3-D Secure, also known as Verified by Visa/MasterCard SecureCode is the highest level of verification available for online transactions.

There are two stages of the 3DS process. Enrolment and Authentication. The Status of each stage, the Liability Shift it represents for you and subsequent Default Handling at both stages of the process are noted below.

Enrolment Stage*

Enrolment Status	Description	****Liability Shift	***Default Handling
Enrolment Status is Yes	Card Issuer supports the check	Yes	The customer was re-directed to their bank's 3DS authentication page
Enrolment Status is No	Card Issuer does not support the check	Yes	The customer was allowed to proceed with standard card checks
Enrolment Status is Error	An error was experienced obtaining the enrolment status of the card	No, but you may accept the risk, if you wish, and/or if your Acquirer is happy for you to do so. Please check specific terms with your Acquirer.	The transaction is failed but this can be over-ridden by merchant

Authentication Stage**

Authentication Status	Description	****Liability Shift	***Default Handling
Authentication Status is Yes	Card issuer is fully authenticated	Yes	Transaction information is sent through to the banks to complete authorisation. Please note that the transaction may still be declined at this stage but that would be due to non-3DS factors.
Authentication Status is Attempted	Authentication was attempted but could not be completed. Evidence of the attempt is available.	Yes	Transaction information is sent through to the banks to complete authorisation. Please note that the transaction may still be declined at this stage but that would be due to non-3DS factors.
Authentication Status is Error	An error occurred while attempting to complete the authentication.	No, but you may accept the risk, if you wish, and/or if your Acquirer is happy for you to do so. Please check specific terms with your Acquirer.	The transaction is failed but this can be over-ridden by merchant.
Authentication Status is No	Authentication failed, not the cardholder	No	The transaction is failed.

*Enrolment is the part where we contact Visa/MasterCard to establish whether the card issuer supports the verification. If they do, we are then re-directed to the card issuer's 3DS page - each card issuer hosts this independently - and once we reach this location, the 'Authentication' stage can commence.
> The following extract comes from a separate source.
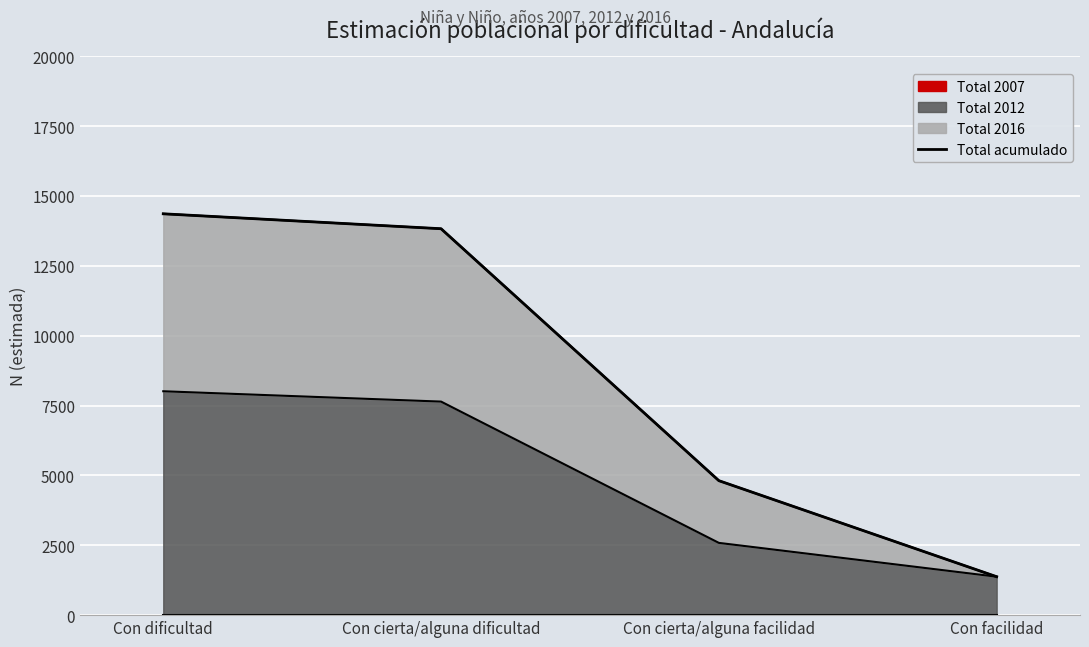

What is the value of the 3rd point from the left?

4811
**Authentication is where the customer is authenticated using a secure password. At this stage of the transaction, it is within the bank's remit to review other factors of the transaction and provide the stamp of authentication without actually requiring for the password to be entered. This is so that the purchasing experience can be made as seamless as possible while continuing to provide the most security. You, as the merchant, are still fully secured even where password is not physically entered by the cardholder - the card issuer has taken on any associated risks.

***Default Handling is detailed out within the tables above, set at the highest level of security possible. In our experience, these 3DS settings are a perfect balance between security and customer experience. In the unlikely scenario that you find your failure rate to be unusually high due to 3DS declines, you have the option to over-ride the default handling for some instances - please contact us for more information on how to update your messaging accordingly. It is strongly recommended that you speak to your Acquirer to verify that they are happy with the way you handle 3DS verified transactions as while Monek has set the default handling of these transactions based on Visa/MasterCard recommended settings, it is your Acquirer that ultimately sets the conditions under which you may or may not receive Liability Shift.

****Liability Shift - one of the main benefits of 3-D Secure for merchants is Liability Shift, where the liability for the chargeback loss shifts from the merchant to the card issuer for e-commerce transactions that are deemed fraudulent (those transactions where the cardholder denied involvement in the transaction). The card issuer, in most cases, is not allowed to pass liability for such a transaction onto the merchant.